A stereotype joke:
A mathematician, an engineer and a chemist are at a conference. They are staying in adjoining rooms. One evening they are downstairs in the bar. The mathematician goes to bed first. The chemist goes next, followed a minute or two later by the engineer. The chemist notices that in the corridor outside their rooms a rubbish bin is ablaze. There is a bucket of water nearby. The chemist starts concocting a means of generating carbon dioxide in order to create a makeshift extinguisher but before he can do so the engineer arrives, dumps the water on the fire and puts it out. The next morning the chemist and engineer tell the mathematician about the fire. She admits she saw it. They ask her why she didn't put it out. She replies contemptuously "there was a fire and a bucket of water: a solution obviously existed."A mathematical limerick:
- A dozen, a gross, and a score
- Plus three times the square root of four
- Divided by seven
- Plus five times eleven
- Is nine squared and not a bit more
- Person 1: What's the integral of 1/cabin?

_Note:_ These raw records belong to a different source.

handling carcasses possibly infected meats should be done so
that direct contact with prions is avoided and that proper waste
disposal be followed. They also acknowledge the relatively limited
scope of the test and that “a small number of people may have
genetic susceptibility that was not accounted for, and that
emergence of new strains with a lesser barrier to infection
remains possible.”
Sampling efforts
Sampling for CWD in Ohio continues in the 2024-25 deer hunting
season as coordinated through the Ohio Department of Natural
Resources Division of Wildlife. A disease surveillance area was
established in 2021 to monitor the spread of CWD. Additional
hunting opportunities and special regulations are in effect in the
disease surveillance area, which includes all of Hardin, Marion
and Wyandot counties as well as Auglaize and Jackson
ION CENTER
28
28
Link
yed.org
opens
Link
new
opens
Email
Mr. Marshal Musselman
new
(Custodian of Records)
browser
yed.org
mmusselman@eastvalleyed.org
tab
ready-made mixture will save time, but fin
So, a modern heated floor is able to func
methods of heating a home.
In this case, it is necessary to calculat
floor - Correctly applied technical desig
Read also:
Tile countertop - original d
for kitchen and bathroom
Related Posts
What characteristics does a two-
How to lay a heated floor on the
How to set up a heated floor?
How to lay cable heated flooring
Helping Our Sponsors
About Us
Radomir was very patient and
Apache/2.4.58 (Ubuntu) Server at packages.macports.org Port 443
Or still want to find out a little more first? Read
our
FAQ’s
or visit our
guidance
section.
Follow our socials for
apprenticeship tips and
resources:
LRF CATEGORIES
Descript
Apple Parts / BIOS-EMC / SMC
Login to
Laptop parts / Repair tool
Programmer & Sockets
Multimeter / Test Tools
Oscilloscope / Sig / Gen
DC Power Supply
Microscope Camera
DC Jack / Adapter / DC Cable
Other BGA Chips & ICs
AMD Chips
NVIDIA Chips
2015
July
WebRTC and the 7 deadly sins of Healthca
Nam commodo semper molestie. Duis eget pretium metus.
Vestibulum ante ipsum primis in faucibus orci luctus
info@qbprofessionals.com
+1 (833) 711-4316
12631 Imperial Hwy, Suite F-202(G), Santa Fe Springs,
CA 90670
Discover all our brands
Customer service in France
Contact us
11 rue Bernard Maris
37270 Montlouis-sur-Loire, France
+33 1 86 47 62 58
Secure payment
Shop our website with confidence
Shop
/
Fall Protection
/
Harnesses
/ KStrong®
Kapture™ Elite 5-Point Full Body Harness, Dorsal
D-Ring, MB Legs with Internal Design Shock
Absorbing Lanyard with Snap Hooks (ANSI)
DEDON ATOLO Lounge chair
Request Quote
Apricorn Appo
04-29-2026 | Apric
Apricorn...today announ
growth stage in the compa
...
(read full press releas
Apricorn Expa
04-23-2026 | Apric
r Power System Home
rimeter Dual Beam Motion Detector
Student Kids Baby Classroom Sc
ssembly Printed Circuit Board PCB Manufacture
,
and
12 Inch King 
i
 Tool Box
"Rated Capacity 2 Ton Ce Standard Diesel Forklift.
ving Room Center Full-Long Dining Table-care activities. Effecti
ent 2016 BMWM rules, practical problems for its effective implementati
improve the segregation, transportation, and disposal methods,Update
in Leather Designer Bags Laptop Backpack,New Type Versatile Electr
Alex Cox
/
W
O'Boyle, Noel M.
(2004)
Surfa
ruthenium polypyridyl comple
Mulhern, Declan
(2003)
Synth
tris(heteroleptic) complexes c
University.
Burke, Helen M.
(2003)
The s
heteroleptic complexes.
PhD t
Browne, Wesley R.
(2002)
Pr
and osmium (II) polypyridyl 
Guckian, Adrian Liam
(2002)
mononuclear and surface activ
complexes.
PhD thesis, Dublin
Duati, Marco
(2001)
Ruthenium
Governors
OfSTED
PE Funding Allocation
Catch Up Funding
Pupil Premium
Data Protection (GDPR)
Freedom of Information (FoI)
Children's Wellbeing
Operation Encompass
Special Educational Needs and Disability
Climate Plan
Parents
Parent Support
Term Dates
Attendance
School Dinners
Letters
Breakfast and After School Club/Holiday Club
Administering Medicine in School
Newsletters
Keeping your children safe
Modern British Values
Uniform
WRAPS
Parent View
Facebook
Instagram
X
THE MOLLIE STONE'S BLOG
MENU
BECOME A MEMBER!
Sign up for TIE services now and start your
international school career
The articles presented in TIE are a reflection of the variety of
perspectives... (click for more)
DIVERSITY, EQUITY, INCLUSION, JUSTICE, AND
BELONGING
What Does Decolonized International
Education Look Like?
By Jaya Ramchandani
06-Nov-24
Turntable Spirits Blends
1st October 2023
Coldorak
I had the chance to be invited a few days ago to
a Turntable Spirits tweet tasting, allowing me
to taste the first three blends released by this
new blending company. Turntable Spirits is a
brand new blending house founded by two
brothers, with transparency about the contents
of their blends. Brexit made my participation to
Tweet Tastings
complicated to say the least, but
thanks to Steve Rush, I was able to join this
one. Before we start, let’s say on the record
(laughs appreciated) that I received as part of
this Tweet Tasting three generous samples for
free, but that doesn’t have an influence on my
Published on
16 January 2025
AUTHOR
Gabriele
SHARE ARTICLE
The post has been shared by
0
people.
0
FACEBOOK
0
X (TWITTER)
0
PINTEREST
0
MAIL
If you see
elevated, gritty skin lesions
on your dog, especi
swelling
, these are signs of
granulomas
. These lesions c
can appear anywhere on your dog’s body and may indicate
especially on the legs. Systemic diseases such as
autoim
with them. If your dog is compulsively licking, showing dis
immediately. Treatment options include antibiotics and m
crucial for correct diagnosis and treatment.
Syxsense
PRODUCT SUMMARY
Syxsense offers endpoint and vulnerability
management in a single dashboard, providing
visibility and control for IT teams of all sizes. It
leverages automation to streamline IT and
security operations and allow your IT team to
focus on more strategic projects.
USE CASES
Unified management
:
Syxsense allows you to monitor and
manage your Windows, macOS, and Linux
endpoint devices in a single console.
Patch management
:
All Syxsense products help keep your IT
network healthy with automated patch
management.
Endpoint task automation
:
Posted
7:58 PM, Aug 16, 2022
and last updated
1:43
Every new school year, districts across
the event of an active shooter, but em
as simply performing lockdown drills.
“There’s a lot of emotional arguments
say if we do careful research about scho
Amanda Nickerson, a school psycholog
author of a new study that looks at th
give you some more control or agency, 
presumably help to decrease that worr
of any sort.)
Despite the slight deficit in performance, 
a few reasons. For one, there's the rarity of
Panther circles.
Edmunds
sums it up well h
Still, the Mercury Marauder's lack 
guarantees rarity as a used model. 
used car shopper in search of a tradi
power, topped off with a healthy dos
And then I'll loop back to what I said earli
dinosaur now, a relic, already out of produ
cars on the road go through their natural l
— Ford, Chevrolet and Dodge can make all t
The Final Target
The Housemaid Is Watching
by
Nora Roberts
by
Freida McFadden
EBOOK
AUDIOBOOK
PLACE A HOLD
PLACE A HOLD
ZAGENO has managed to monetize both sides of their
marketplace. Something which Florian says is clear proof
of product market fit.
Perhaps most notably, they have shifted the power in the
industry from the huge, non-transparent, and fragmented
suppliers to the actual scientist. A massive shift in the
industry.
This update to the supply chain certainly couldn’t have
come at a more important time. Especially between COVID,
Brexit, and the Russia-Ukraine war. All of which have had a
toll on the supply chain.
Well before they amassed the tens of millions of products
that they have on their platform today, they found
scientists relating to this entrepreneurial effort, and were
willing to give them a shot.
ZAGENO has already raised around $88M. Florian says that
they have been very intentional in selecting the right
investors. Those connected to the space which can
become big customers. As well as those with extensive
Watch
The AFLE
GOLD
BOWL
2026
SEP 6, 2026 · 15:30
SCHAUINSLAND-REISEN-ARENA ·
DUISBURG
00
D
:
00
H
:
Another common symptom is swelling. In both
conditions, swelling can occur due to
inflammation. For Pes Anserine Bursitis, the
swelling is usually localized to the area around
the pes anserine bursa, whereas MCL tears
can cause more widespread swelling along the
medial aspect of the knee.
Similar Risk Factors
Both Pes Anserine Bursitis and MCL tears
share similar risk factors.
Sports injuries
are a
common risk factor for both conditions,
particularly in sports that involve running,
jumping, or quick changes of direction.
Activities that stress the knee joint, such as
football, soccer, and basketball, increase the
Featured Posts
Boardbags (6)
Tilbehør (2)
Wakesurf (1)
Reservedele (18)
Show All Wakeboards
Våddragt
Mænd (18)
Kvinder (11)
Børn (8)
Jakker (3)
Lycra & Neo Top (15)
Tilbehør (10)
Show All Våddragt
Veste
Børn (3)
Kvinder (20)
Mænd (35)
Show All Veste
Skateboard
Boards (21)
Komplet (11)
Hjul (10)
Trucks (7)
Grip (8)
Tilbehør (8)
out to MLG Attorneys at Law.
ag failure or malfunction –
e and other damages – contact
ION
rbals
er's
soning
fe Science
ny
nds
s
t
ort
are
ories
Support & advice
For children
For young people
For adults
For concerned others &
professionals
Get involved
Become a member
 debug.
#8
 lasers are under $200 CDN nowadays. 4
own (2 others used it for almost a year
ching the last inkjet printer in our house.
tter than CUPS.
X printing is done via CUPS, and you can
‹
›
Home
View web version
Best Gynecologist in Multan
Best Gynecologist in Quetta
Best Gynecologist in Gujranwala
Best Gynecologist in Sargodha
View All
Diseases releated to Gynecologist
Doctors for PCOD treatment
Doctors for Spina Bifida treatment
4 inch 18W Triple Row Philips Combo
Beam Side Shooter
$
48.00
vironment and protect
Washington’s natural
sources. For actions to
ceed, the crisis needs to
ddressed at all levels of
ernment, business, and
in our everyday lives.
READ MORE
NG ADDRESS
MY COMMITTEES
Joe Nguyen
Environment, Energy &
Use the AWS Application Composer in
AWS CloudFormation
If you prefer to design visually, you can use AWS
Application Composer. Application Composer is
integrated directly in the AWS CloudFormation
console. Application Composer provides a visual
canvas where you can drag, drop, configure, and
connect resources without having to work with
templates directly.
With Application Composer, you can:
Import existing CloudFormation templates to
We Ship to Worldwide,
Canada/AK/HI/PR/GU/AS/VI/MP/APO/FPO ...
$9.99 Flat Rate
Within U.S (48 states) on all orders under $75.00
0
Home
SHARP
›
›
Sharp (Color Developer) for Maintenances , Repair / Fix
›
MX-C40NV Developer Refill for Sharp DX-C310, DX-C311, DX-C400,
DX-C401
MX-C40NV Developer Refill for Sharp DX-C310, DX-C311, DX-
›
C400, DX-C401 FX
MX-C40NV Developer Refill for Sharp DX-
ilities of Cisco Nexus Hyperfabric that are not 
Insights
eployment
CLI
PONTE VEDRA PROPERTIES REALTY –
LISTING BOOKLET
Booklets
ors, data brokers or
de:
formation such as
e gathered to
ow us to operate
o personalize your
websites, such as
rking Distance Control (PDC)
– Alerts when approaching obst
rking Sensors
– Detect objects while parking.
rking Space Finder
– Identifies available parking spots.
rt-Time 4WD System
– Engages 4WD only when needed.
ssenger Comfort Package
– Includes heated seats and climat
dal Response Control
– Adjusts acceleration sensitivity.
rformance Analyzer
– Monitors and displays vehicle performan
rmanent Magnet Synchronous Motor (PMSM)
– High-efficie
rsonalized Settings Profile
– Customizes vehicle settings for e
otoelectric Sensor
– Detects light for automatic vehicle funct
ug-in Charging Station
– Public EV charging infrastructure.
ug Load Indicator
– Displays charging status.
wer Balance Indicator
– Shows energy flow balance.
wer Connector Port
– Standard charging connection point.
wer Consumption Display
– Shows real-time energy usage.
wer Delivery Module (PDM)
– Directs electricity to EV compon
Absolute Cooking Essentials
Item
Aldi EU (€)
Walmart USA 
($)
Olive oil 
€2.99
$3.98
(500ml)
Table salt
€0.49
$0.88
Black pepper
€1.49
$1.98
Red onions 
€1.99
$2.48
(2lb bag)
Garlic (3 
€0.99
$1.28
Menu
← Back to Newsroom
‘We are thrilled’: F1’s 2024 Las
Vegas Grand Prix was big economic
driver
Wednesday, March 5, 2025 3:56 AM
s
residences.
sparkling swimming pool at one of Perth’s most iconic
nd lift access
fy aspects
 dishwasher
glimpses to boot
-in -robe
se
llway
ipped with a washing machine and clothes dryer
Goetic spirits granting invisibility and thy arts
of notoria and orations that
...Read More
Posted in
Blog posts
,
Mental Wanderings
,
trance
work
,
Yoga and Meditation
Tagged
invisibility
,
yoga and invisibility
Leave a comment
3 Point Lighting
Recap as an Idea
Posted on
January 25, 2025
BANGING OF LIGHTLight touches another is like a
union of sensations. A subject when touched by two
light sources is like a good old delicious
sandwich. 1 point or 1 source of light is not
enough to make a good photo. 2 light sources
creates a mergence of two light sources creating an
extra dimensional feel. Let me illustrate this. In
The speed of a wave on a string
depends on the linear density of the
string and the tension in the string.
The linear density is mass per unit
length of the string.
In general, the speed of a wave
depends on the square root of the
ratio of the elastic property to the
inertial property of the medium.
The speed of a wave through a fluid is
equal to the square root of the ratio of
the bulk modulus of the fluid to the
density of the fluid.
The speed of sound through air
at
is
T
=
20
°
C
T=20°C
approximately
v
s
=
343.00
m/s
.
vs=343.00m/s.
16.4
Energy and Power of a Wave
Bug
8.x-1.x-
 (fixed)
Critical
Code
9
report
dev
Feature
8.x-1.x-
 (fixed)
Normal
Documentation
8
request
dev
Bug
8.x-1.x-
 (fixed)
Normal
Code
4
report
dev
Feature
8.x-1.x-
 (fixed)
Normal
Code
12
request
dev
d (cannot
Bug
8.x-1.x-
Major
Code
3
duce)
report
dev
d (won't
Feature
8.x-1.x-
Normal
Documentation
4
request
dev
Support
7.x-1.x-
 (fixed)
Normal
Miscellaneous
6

- Person 2: A natural log cabin.
- Person 1: No, a houseboat – you forgot to add the c!
The first part of this joke relies on the fact that the primitive (formed when finding the antiderivative) of the function 1/x is ln(x). The second part is then based on the fact that the antiderivative is actually a class of functions, requiring the inclusion of a constant of integration, usually denoted as C — something which many calculus students forget. Thus, the indefinite integral of 1/cabin is "ln(cabin) + c", or "A natural log cabin plus the sea", ie. "A houseboat".